40GbE Price Erosion to Dictate Data Center Architectures

M. Spanbauer
M. Spanbauer

Summary Bullets:

  • Since the advent of networking, customers have always weighed the cost of throughput vs. the effort of traffic optimization, creating a pendulum effect.
  • The market has reached a point where both sophisticated traffic management and performance are required.

In the modern enterprise, the average IT manager has many goals, but a few in particular have been coming up frequently: alignment of the function with business needs (IT acting as a business partner); agile application and solutions deployment; and an infrastructure that will scale and grow with the customer over time.
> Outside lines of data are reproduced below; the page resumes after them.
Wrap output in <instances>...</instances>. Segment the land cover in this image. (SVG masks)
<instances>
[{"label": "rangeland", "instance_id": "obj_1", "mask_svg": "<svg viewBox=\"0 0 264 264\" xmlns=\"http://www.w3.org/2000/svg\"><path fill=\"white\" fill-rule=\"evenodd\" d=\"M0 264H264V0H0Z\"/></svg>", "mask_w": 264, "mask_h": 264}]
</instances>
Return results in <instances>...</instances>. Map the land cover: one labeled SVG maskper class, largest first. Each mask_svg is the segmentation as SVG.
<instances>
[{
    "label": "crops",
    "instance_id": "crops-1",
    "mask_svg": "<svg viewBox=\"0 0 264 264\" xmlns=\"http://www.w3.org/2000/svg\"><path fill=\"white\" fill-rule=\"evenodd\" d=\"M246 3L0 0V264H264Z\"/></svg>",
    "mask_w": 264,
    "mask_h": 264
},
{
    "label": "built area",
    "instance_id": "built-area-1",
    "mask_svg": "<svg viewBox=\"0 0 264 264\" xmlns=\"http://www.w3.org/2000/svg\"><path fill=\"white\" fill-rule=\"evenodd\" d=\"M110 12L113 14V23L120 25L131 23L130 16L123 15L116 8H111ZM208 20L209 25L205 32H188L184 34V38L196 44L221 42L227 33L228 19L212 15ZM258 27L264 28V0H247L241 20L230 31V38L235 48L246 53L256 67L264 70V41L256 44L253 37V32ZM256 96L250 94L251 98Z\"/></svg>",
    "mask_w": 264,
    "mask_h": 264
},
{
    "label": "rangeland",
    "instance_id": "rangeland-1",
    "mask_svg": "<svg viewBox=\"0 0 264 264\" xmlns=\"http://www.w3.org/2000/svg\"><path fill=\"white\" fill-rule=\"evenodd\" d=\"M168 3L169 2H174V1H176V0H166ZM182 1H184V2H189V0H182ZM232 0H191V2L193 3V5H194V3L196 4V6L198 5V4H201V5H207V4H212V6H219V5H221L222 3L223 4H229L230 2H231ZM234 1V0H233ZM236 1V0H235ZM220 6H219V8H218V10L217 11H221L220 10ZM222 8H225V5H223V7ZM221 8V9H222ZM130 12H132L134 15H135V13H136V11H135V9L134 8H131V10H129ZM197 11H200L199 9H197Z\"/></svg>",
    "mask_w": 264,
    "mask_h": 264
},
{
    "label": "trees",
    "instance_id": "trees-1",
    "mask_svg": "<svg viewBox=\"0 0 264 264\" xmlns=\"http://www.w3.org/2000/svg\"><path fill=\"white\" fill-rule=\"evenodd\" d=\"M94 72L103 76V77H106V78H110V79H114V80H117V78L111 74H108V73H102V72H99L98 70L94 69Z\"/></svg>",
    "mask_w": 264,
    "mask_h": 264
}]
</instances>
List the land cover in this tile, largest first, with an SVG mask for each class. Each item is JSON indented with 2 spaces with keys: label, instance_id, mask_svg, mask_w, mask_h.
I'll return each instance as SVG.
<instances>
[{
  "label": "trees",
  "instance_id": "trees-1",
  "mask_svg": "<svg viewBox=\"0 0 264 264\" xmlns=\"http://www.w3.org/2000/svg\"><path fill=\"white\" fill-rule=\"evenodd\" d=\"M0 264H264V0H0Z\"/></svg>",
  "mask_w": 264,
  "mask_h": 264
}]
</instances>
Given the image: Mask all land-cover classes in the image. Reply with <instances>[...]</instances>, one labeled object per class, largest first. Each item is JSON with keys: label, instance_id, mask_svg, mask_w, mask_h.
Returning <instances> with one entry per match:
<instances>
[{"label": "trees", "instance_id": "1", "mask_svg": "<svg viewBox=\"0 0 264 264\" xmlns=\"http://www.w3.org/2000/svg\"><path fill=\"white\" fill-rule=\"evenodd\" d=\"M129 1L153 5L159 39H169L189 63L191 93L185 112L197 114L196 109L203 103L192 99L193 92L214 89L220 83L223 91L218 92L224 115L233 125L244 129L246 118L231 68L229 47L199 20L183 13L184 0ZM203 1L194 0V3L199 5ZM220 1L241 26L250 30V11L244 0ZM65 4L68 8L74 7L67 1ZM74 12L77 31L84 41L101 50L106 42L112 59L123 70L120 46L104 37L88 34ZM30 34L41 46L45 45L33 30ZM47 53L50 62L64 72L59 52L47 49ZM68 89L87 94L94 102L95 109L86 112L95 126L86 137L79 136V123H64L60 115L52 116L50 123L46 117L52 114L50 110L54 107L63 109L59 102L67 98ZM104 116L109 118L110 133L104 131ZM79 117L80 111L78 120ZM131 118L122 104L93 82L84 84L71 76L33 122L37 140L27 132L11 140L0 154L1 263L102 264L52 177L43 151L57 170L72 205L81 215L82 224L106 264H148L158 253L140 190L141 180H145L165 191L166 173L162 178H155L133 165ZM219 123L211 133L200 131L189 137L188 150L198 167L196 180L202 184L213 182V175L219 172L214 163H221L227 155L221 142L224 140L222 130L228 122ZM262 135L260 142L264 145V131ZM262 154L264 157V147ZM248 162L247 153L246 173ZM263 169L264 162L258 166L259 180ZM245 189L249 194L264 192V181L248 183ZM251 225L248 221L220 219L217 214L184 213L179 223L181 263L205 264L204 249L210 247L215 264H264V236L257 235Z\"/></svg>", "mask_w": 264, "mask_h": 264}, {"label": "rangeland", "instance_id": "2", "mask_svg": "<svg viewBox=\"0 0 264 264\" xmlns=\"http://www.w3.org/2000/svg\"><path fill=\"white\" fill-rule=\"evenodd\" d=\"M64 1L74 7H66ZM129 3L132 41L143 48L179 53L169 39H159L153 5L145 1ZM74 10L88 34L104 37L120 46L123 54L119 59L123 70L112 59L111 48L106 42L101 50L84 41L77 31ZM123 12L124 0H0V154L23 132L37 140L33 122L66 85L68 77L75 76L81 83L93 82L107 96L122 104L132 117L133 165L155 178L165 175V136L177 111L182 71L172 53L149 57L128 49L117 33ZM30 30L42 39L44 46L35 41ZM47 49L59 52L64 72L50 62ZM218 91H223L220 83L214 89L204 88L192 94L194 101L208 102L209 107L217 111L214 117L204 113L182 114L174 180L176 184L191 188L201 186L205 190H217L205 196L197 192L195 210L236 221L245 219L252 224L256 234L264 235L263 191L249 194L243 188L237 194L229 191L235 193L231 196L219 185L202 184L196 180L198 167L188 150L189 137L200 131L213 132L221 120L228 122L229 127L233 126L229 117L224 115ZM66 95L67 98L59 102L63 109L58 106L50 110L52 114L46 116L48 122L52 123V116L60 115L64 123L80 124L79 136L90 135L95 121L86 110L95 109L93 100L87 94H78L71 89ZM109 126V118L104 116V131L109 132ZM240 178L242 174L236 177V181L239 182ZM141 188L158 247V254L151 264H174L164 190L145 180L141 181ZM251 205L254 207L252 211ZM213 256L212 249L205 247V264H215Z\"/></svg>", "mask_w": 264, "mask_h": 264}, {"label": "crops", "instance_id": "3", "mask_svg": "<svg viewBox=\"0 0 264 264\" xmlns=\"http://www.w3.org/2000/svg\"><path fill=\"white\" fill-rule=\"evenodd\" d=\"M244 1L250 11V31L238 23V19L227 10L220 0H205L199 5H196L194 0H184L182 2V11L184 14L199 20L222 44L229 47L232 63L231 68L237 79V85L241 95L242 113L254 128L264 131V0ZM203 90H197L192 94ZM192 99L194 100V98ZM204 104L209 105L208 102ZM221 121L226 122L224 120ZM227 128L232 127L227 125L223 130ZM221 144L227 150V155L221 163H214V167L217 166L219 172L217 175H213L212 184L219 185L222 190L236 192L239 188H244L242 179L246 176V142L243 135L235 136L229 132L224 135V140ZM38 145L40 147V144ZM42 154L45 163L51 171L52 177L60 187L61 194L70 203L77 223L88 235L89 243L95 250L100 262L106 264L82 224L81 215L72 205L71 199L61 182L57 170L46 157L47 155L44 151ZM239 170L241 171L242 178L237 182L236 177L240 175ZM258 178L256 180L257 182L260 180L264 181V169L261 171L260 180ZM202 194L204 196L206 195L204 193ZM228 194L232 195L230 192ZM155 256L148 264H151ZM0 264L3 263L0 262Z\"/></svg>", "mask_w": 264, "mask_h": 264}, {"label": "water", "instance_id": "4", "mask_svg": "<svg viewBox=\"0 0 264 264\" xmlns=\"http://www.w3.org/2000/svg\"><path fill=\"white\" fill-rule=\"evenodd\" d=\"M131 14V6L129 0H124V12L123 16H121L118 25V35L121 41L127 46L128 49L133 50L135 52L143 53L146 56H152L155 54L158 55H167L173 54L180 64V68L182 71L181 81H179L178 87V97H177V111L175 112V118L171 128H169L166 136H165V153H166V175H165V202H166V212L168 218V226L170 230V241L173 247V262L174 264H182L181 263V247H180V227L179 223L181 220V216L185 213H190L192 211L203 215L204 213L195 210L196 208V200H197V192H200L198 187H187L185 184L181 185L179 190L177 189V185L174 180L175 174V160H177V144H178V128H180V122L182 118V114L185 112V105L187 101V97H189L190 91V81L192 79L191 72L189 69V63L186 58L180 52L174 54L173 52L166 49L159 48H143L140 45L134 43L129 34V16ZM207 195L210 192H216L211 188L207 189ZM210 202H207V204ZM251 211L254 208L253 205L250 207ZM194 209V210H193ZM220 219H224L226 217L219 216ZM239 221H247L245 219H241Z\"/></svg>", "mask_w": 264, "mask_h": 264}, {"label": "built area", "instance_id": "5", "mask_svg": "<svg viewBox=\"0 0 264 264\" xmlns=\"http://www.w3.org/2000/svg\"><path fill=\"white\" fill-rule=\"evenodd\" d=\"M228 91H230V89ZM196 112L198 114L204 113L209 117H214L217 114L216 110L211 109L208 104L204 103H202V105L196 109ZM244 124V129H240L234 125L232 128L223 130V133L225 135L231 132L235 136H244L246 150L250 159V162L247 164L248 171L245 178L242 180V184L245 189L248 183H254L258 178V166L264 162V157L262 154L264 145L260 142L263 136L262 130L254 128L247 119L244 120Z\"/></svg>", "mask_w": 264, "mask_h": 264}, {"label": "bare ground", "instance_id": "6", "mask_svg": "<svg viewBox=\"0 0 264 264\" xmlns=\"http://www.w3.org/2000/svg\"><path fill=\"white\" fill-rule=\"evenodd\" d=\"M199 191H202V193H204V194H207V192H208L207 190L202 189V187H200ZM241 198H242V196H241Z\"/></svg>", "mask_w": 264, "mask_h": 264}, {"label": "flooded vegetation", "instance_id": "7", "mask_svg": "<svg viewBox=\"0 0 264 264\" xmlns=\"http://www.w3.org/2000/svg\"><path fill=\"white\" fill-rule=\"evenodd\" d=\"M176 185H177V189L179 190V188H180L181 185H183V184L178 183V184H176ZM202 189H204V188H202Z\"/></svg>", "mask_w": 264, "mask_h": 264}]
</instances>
However, there are also many challenges facing the IT manager.  Foremost among these are expense management and user experience (satisfaction, support, etc).  In the network domain of IT, specific to the service experience, it has often been a bandwidth vs. management debate: robust, granular QoS vs. “fat pipes.”  Throughput has always seemed to increase dramatically as the previous speed reached a congestion point: from 10 Mb to 100 Mb, 1 Gb, 10 Gb, and 40 Gb, with 100 Gb now on the horizon.  The prices have fallen rapidly enough that when weighed against the cost and hassle (platforms, labor, training, etc.) of deploying sophisticated edge-to-edge traffic management, the cost of the bandwidth often wins.  However, as the virtual age continues to accelerate and applications grow more splintered across several compute nodes simultaneously, it is no longer sufficient simply to “throw bandwidth” at the issue.  Virtual desktop technology, simultaneous video streams, and cloud-based storage, to name a few applications, are highly dependent on both high-quality connections and sufficient bandwidth.  Based on my research and conversations with end users, I do not believe that either bandwidth or traffic management/optimization will ever be sufficient to meet the expectations of the enterprise user again.  Therefore, as enterprises assess and review their next network project or solution, consideration should be given to both the scale of the system (access, box to box, and core) over time and the overall solution’s QoS control and management capability, whether through the switching vendor or via a third party.  Without both, enterprise end users will not be satisfied and some projects will be doomed to fail before they even begin.